***** Excerpted text *****

Tenant Configuration

Introduction

In a multi-tenant Grafana Loki deployment, proper tenant configuration is essential for maintaining separation between different users or organizations sharing the same Loki infrastructure. Tenant configuration allows administrators to define resource limits, retention policies, and access controls on a per-tenant basis, ensuring fair resource allocation and data isolation.

This guide will walk you through the process of configuring tenants in Loki, helping you understand the key parameters and best practices for managing a multi-tenant environment.

Understanding Tenant IDs in Loki

In Loki, each tenant is identified by a unique identifier known as a tenant ID. This ID is used throughout Loki's internal systems to segregate data and apply tenant-specific configurations.

The X-Scope-OrgID Header

Loki uses the X-Scope-OrgID HTTP header to identify tenants in API requests. Every request made to Loki must include this header to specify which tenant's data is being accessed or modified.

For example, when pushing logs to Loki:

curl -H "Content-Type: application/json" \
     -H "X-Scope-OrgID: tenant-123" \
     -X POST \
     -d '{
       "streams": [
         {
           "stream": {
             "job": "app",
             "level": "info"
           },
           "values": [
             [ "1630000000000000000", "log message for tenant-123" ]
           ]
         }
       ]
     }' \
     http://localhost:3100/loki/api/v1/push

In this example, the log data is associated with the tenant identified by tenant-123.

Tenant Configuration in Loki's Runtime Configuration

Tenant-specific configurations are defined in Loki's runtime configuration file, typically specified with the -runtime-config.file flag when starting Loki.

*****

--- Challenge 1 ---
Show every line in the entries that contains the string "major".
The tenant configuration guide and the entries that follow it come from unrelated sources.

***** Provided information *****

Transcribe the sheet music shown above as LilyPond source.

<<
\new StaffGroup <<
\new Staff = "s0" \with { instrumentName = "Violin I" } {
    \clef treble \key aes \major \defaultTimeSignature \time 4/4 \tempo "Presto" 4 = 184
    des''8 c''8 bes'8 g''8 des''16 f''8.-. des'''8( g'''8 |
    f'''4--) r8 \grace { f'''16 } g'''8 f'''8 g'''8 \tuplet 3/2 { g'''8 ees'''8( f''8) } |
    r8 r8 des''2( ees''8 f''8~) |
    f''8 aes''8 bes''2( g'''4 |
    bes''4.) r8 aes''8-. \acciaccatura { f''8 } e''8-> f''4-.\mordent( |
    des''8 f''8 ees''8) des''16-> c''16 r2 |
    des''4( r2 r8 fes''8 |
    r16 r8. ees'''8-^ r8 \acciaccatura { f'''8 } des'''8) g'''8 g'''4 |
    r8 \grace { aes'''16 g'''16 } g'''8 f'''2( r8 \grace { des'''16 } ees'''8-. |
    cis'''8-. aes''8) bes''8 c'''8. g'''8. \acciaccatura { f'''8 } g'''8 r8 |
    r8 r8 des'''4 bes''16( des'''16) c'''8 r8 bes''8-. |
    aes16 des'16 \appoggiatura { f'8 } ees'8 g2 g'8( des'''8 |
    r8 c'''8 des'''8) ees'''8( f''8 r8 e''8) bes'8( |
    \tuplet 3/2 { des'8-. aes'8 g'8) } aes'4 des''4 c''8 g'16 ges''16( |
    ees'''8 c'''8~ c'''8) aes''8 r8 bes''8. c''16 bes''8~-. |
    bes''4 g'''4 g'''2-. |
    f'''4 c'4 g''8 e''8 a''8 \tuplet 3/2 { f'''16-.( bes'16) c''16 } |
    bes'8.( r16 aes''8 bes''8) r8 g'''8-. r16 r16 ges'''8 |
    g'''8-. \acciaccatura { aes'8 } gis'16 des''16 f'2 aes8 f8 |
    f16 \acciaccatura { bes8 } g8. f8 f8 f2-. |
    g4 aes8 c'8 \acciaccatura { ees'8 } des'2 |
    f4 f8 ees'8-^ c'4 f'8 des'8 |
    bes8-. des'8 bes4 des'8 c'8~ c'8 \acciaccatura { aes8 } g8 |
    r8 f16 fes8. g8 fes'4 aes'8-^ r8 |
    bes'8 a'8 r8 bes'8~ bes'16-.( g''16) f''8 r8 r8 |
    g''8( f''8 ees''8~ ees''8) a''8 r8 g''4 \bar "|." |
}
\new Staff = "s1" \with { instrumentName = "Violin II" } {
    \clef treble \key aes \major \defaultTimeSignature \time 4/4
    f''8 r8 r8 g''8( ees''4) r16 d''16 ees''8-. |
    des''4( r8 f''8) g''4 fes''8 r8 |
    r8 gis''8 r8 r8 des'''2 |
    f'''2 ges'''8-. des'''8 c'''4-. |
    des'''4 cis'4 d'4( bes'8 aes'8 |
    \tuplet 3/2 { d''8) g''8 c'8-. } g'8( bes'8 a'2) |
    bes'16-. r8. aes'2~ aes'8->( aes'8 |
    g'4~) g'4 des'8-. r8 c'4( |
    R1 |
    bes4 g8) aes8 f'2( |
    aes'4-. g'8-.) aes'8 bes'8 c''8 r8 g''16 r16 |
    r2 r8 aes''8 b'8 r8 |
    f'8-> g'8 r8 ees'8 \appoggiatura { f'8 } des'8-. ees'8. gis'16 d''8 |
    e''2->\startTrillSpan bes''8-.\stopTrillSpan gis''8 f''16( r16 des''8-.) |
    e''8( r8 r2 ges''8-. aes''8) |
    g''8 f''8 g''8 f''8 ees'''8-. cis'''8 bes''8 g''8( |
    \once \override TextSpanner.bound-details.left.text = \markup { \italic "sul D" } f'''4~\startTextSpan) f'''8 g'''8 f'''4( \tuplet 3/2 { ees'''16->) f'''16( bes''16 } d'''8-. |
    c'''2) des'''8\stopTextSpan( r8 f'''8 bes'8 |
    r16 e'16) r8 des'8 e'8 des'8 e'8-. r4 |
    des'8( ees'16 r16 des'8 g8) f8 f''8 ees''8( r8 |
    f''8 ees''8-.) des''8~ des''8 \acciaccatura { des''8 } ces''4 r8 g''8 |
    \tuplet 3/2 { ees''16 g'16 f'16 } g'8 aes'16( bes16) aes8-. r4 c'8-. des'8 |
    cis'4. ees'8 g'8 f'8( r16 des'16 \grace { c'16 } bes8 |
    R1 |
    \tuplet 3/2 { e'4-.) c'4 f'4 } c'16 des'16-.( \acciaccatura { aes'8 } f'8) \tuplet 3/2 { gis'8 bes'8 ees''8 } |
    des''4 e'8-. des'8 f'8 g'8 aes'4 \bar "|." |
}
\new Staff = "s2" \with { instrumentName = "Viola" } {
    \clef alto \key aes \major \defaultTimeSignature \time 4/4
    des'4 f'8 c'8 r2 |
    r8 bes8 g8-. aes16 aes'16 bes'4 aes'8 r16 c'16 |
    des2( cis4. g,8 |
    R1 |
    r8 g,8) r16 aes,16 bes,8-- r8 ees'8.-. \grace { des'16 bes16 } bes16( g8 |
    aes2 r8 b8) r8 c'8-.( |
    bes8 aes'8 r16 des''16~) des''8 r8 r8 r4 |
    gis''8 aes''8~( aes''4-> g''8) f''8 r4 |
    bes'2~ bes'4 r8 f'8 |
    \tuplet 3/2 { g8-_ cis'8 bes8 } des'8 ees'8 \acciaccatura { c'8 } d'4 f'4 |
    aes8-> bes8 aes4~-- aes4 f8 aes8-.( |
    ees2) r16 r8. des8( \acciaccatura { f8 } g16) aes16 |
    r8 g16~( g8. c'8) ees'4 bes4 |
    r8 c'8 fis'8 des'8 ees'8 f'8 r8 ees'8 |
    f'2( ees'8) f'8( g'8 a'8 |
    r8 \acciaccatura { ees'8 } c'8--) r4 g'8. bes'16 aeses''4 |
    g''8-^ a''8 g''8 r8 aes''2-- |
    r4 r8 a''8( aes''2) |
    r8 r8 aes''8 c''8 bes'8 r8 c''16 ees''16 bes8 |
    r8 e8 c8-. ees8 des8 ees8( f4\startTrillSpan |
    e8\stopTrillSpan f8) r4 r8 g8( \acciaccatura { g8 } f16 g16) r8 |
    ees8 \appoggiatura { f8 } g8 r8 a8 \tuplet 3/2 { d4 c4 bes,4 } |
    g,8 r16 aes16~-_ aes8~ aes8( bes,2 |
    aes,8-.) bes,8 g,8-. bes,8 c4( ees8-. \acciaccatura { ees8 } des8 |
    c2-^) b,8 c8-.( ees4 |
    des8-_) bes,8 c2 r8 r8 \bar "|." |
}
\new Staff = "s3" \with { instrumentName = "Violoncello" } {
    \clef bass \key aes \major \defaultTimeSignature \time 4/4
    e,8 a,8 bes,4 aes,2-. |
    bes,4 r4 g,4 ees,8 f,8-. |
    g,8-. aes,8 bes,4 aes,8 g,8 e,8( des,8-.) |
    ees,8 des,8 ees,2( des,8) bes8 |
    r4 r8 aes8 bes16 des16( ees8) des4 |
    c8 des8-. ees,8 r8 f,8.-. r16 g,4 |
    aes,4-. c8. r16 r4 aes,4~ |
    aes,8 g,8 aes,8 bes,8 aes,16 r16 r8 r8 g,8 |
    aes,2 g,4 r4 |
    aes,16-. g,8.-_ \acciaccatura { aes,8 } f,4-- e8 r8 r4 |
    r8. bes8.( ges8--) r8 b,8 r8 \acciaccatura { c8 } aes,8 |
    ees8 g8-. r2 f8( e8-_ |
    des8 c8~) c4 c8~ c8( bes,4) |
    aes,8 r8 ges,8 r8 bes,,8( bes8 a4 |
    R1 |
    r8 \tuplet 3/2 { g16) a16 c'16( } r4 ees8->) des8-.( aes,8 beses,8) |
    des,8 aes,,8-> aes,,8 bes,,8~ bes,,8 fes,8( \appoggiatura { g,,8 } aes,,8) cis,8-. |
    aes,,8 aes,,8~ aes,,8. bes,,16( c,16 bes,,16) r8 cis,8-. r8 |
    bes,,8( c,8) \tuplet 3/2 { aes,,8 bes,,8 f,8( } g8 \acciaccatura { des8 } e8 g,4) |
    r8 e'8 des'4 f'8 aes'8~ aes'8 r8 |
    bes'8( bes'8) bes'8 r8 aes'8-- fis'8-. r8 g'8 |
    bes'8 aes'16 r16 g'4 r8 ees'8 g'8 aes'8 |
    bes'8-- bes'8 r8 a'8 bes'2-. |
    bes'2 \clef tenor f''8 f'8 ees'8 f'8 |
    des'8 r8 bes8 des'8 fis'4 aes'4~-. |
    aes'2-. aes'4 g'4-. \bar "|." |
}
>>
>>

*****

--- Challenge 2 ---
In the tenant configuration guide, condense the paragraph that begins "In a multi-tenant Grafana Loki deployment" while keeping its main facts.

--- Solution 1 ---
    \clef treble \key aes \major \defaultTimeSignature \time 4/4 \tempo "Presto" 4 = 184
    \clef treble \key aes \major \defaultTimeSignature \time 4/4
    \clef alto \key aes \major \defaultTimeSignature \time 4/4
    \clef bass \key aes \major \defaultTimeSignature \time 4/4

--- Solution 2 ---
In a multi-tenant Loki deployment, tenant configuration keeps apart the users or organizations that share one Loki infrastructure. Administrators can set resource limits, retention policies, and access controls per tenant. This gives fair resource allocation and data isolation.